With Rep. Michele Bachmann (R-Minn.) retiring at the end of this Congress, I don’t think there’s any doubt who’ll replace her as Congress’ silliest conspiracy theorist.
Rep. Jeff Duncan wants to know why IRS law enforcement agents are training with AR-15 rifles.
As chairman of the House Homeland Security oversight subcommittee, Duncan (R-S.C.) toured a federal law enforcement facility in late May and noticed agents training with the semi-automatic weapons at a firing range. They identified themselves as IRS, he said.
“When I left there, it’s been bugging me for weeks now, why IRS agents are training with a semi-automatic rifle AR-15, which has stand-off capability,” Duncan told POLITICO. “Are Americans that much of a target that you need that kind of capability?”
If Duncan’s name sounds familiar, it’s because he’s developed quite a reputation lately. The South Carolina Republican, for example, is afraid of the Census Bureau. He’s also the same congressman who spewed bizarre conspiracy theories – which he apparently learned from Glenn Beck – about the Boston Marathon bombing, going so far that Homeland Security Secretary Janet Napolitano felt the need to say Duncan’s ignorant inquiries were “full of misstatements and misapprehensions,” and “not worthy of an answer.”
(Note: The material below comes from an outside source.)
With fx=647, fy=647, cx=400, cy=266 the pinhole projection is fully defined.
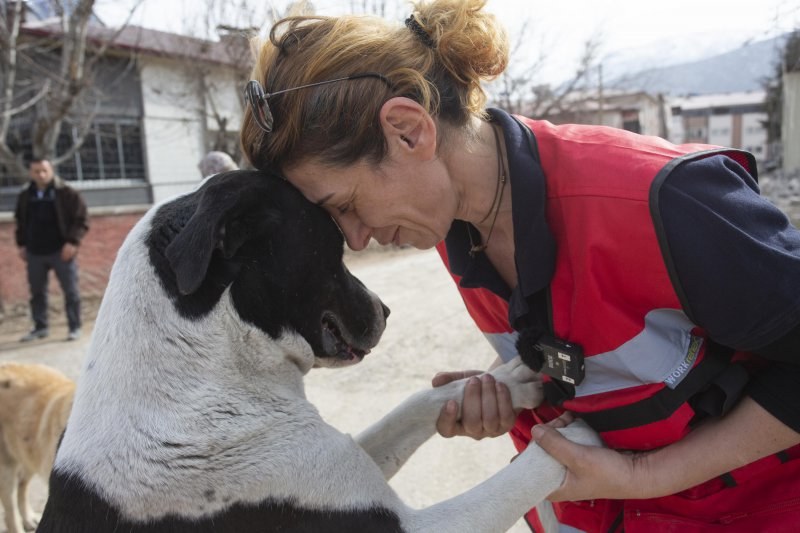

But what the rifle training for IRS officials? Maybe Duncan has a legitimate concern? Actually, no.
In a statement, the tax agency explained, “As law enforcement officials, IRS Criminal Investigation Special Agents are equipped similarly to other federal, state and local law enforcement organizations. Special Agents receive training on the appropriate and safe use of assigned weapons. IRS Criminal Investigation has internal controls and oversight in place to ensure all law enforcement tools, including weapons are used appropriately.”
All of this has the benefit of being true. Indeed, the IRS often investigates drug-trafficking operations, so it stands to reason officials would be well armed.
What’s more, as Steve M. noted, IRS guidelines were revised in this area in 2003. Note to Duncan: that was before President Obama took office.
I’ll just throw one more thought out there, in the hopes that the House GOP leadership will think it over: maybe this guy shouldn’t be the chairman of the House Homeland Security oversight subcommittee?